# Taylor series and second derivative test: the degenerate case.

1. Oct 22, 2011

### nobahar

Hello!

I am wondering if someone could let me know if my understanding is right or wrong. The Taylor series gives the function in the form of a sum of an infinite series. From this an approximation of the change in the function can be derived:

$$f_{a}$$ and $$f_{a,a}$$ are the first and second partial derivatives of a, respectively.
$$\Delta f(x,y) = f_{x}(x-x_{0}) + f_{y}(y-y_{0}) + \frac{1}{2}f_{x,x}(x-x_{0})^2 + \frac{1}{2}f_{y,y}(y-y_{0})^2 + f_{x,y}(y-y_{0})(x-x_{0}) + ...$$

The first few terms in the Taylor series (those that appear above), can be used to make an approximation of the change in function. At a critical point: $$f_{x} and f_{y} = 0$$
And so we are left with:

$$\Delta f(x,y) = \frac{1}{2}f_{x,x}(x-x_{0})^2 + \frac{1}{2}f_{y,y}(y-y_{0})^2 + f_{x,y}(y-y_{0})(x-x_{0})$$

Which is a quadratic approximation of the change in the function at a critical point.
For me, its easier to understand what is happening by factoring out y:

$$(y-y_{0})^2 (\frac{1}{2}f_{x,x}\frac{(x-x_{0})^2}{(y-y_{0})^2} + \frac{1}{2}f_{y,y} + f_{x,y}\frac{(x-x_{0})}{(y-y_{0})})$$

From this, the discriminant can be used to determine local min, local max, saddle etc properties. If the discriminant, fx,y2 - 4(1/2)fx,x(1/2)fy,y, equals zero. Then it is not possible to tell what is happening. This is because higher order terms are then important.

Edit: need to rethink this.

Thanks, apologies this is long.
Nobahar.

Last edited: Oct 22, 2011
2. Oct 24, 2011

### nobahar

I realise this is going to bump the thread, but I can no longer simply edit the post. Hopefully someone who could throw in some guidance may not have had the opportunity to see the thread, anyway.

Okay. So my issue with the second derivative test is: why does it not work when the discriminant is zero?

The quadratic is a ratio, x/y, and the discriminant identifies what values the ratio can take. When D<0, there are no roots to the quadratic, and the value of the coefficient on the x2 term determines whether the values are positive or negative, and therefore a local max or min. This is true for any x/y ratio, and that is why it is a local max or min, for which there are no degenerate directions (i.e. you can't move along the graph of the original function maintaining the same value; i.e., using a contour plot, there isn't a direction in which you can move to retain the same value for f(x,y)).
If D>0, then there are two roots: and the function D, can take on both positive and negative values, AND zero: since there are two roots. To me, this says that certain x/y ratios will lead to a decrease - the negative values; certain ratios will lead to an increase - the positive values; and that the roots correspond to the x/y ratios that yield a degenerate 'change' or no change. This is because the point is a saddle point, and there are directions in which you can travel in which you can retain the same value for the original function f(x,y). This is my understanding. Furthermore, there are two roots, because the ratios -x/y and x/-y are the same for x and y that yield the root values, and x/y and -x/-y are the same for the roots values.

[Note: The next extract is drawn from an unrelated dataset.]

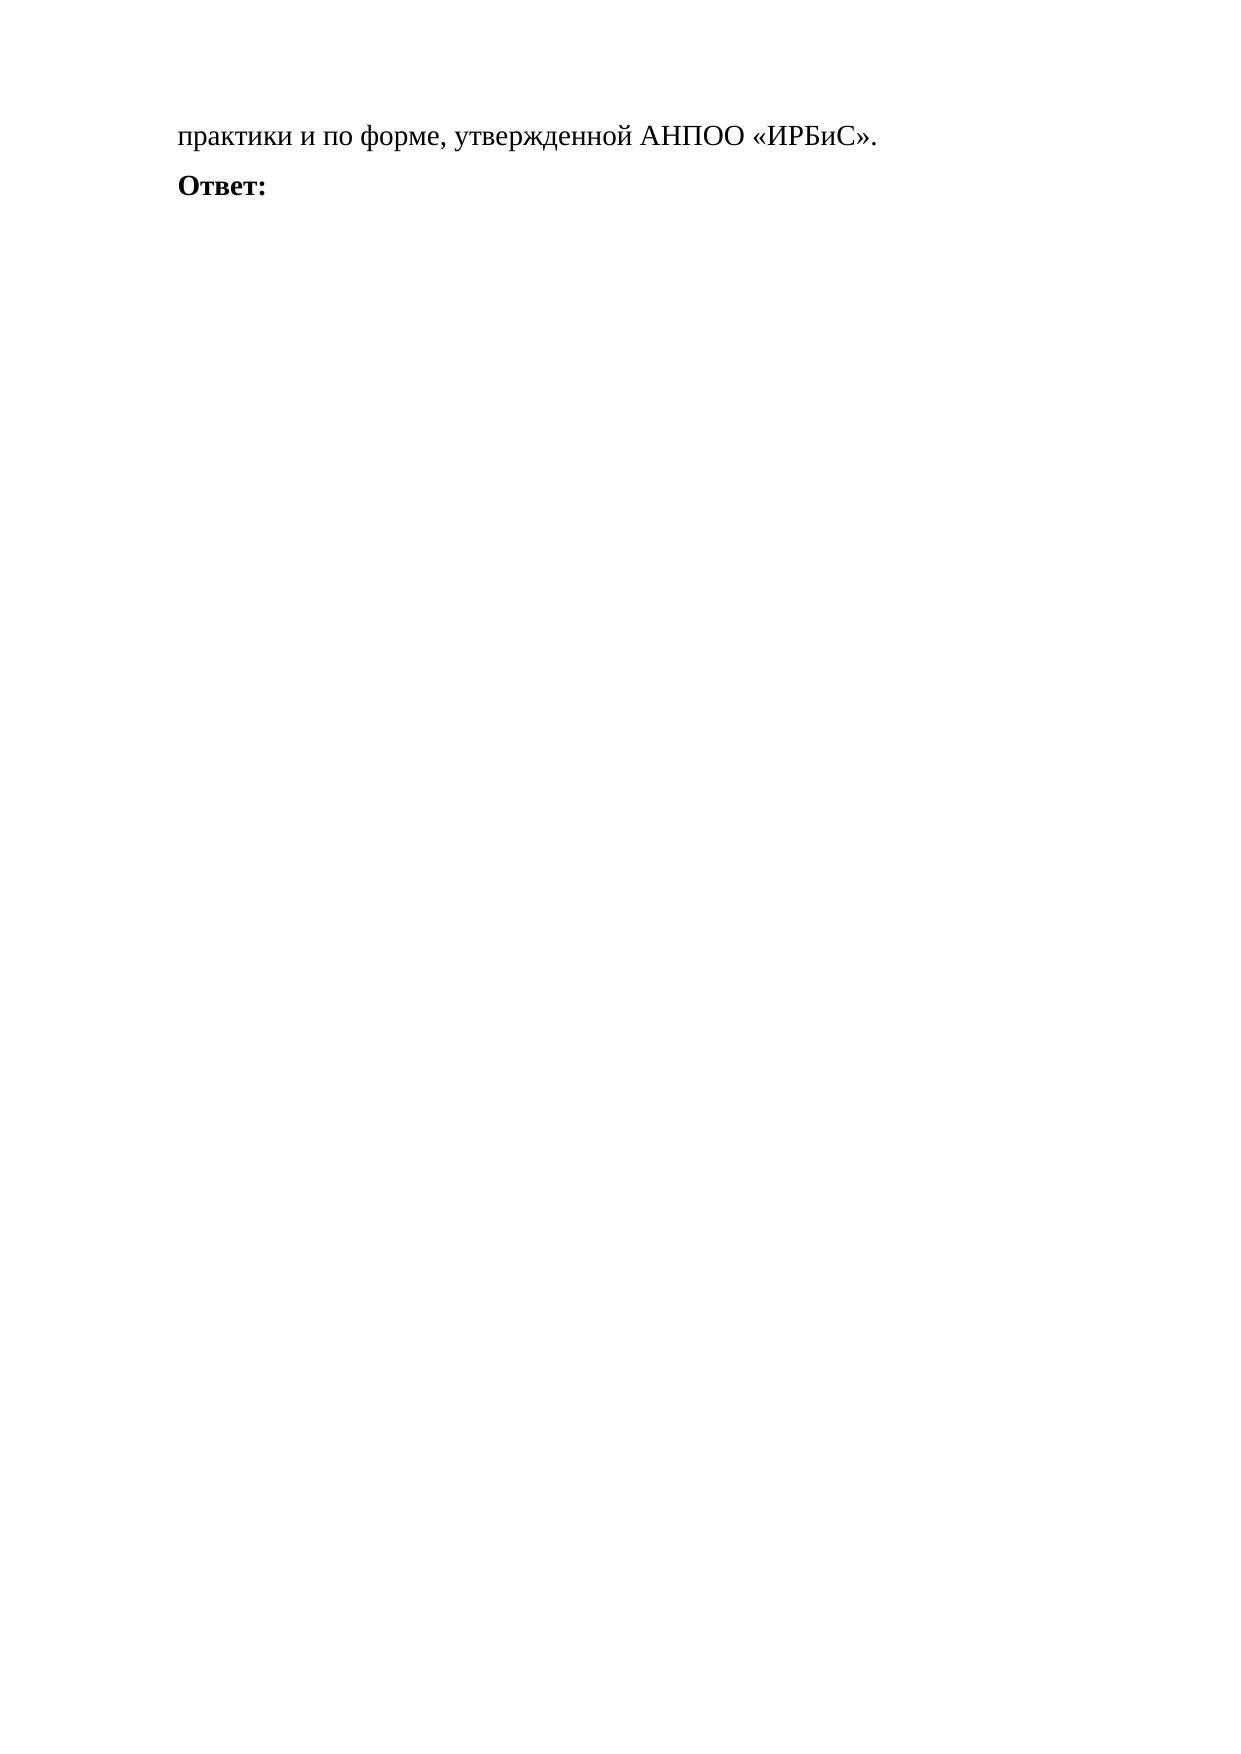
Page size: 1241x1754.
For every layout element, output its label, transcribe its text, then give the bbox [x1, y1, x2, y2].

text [177, 118, 1152, 152]
text Ответ: [177, 168, 1152, 202]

When the D = 0, I get stuck. The quadratic is fundamentally no different from the others: instead of having no roots or two roots, it has one root. The only way I can make any progress is to argue that having one degenerate point means nothing more than that the quadratic polynomial with two variables, derived from the Taylor series, is only an approximation, and using only these terms belies what is happening as determined by higher order components of the Taylor series; which are not considered. So the function would appear to have a single degenerate direction – like a valley. This would mean neither a local maximum, minimum, nor saddle point as determined solely by the quadratic approximation of the change in the function, since a single degenerate ‘line’ means nothing. The presence of a saddle point, local max or min is sufficient to describe the behaviour of the function, and so higher terms are unnecessary, but when the quadratic term is insufficient to describe the behaviour, it appears degenerate. Additionally, I guess this would mean that the degenerate directions present at a saddle point are not necessarily degenerate, but appear that way due to it being determined by a quadratic approximation; much like the single degenerate ‘line’ yielded by the D = 0 case not actually being degenerate, and that higher order terms would reveal this.

I apologise if this is long. Any input is appreciated as this is annoying me no end! The internet has offered no solace.